[PATCH] D28928: [ValueTracking] Implement SignBitMustBeZero correctly for sqrt.
Justin Lebar via Phabricator via llvm-commits
llvm-commits at lists.llvm.org
Wed Jan 25 13:39:17 PST 2017
jlebar added a comment.
> ! In https://reviews.llvm.org/D28928#656636, @efriedma wrote:
> The weird edge-case is where you have an nsz instruction which feeds into a non-nsz instruction: either we restrict optimization like you describe, or users of an nsz instruction are effectively nsz themselves.
Agreed, these are the two options. But I would amend the second option to say that the users of these instructions are "halfway nsz" themselves. Their inputs are nsz, but their outputs are not.

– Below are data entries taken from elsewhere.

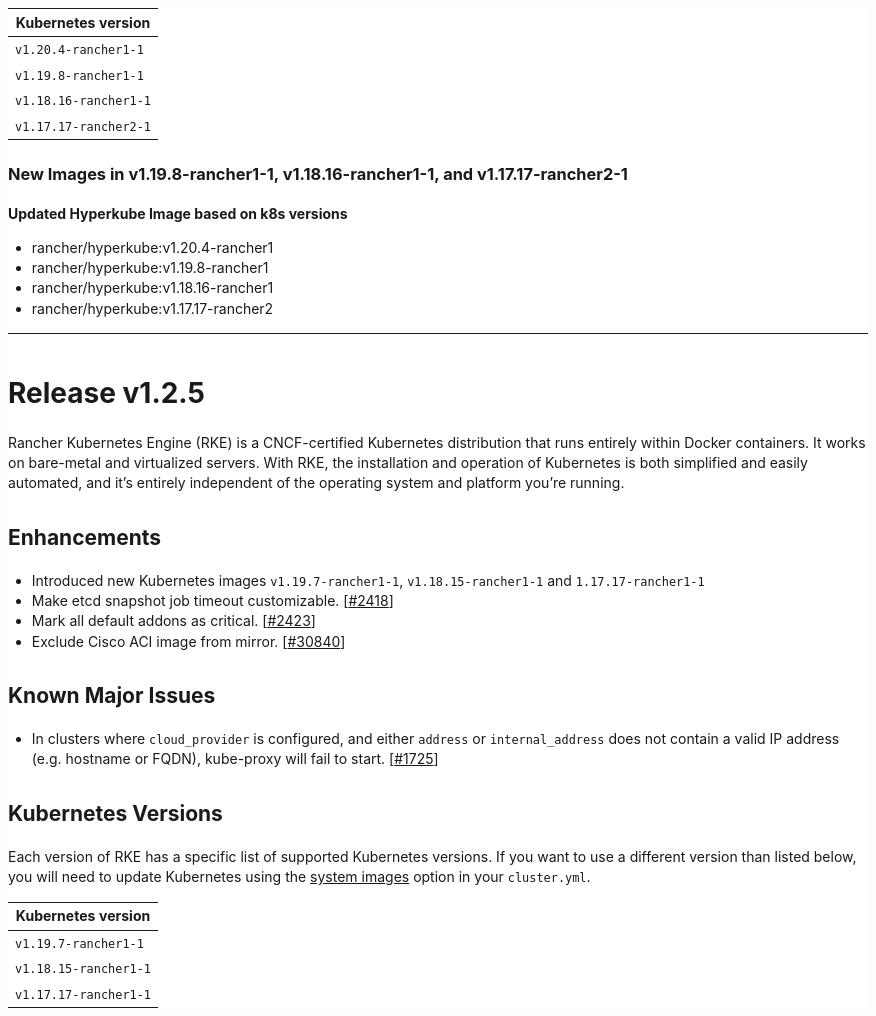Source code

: | Kubernetes version    |
| --------------------- |
| `v1.20.4-rancher1-1`  |
| `v1.19.8-rancher1-1`  |
| `v1.18.16-rancher1-1` |
| `v1.17.17-rancher2-1` |

### New Images in v1.19.8-rancher1-1, v1.18.16-rancher1-1, and v1.17.17-rancher2-1

**Updated Hyperkube Image based on k8s versions**

- rancher/hyperkube:v1.20.4-rancher1
- rancher/hyperkube:v1.19.8-rancher1
- rancher/hyperkube:v1.18.16-rancher1
- rancher/hyperkube:v1.17.17-rancher2

-----
# Release v1.2.5

Rancher Kubernetes Engine (RKE) is a CNCF-certified Kubernetes distribution that runs entirely within Docker containers. It works on bare-metal and virtualized servers. With RKE, the installation and operation of Kubernetes is both simplified and easily automated, and it’s entirely independent of the operating system and platform you’re running. 

## Enhancements

* Introduced new Kubernetes images `v1.19.7-rancher1-1`, `v1.18.15-rancher1-1` and `1.17.17-rancher1-1` 
* Make etcd snapshot job timeout customizable. [[#2418](https://github.com/rancher/rke/pull/2418)]
* Mark all default addons as critical. [[#2423](https://github.com/rancher/rke/pull/2423)]
* Exclude Cisco ACI image from mirror. [[#30840](https://github.com/rancher/rancher/issues/30840)]

## Known Major Issues
- In clusters where `cloud_provider` is configured, and either `address` or `internal_address` does not contain a valid IP address (e.g. hostname or FQDN), kube-proxy will fail to start. [[#1725](https://github.com/rancher/rke/issues/1725)]

## Kubernetes Versions

Each version of RKE has a specific list of supported Kubernetes versions. If you want to use a different version than listed below, you will need to update Kubernetes using the [system images](https://rancher.com/docs/rke/latest/en/config-options/system-images/) option in your `cluster.yml`.

| Kubernetes version    |
| --------------------- |
| `v1.19.7-rancher1-1`  |
| `v1.18.15-rancher1-1` |
| `v1.17.17-rancher1-1` |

> The latter seems worse... for example, if we started using SignBitMustBeZero to feed into integer KnownBits computations, we could have an integer value 0x80000000 whose top bit is "known" to be zero, which would lead to undefined behavior.
Are you worried about the case where we have something like
float f = nsz some_op;
int i = bitcast f to int
bool b = top bit of i
? I think as soon as we leave the fp space we can no longer play fast and loose with signed zeroes. Like, the result of the bitcast must have some value for its sign bit -- doesn't matter what it is because nsz -- and then we must stick with that, consistently.
>> If x == -0, for example, can if (x != -0) print(x); print -0?
>
> No, because `0. == -0.` is true. :)
Not sure if kidding around; if not, I think Hal was trying to ask: Can`if (x == 0 && !signbit(x)) print (x);` print "-0"? He's saying yes (if the whole program is compiled with nsz), and I think I agree.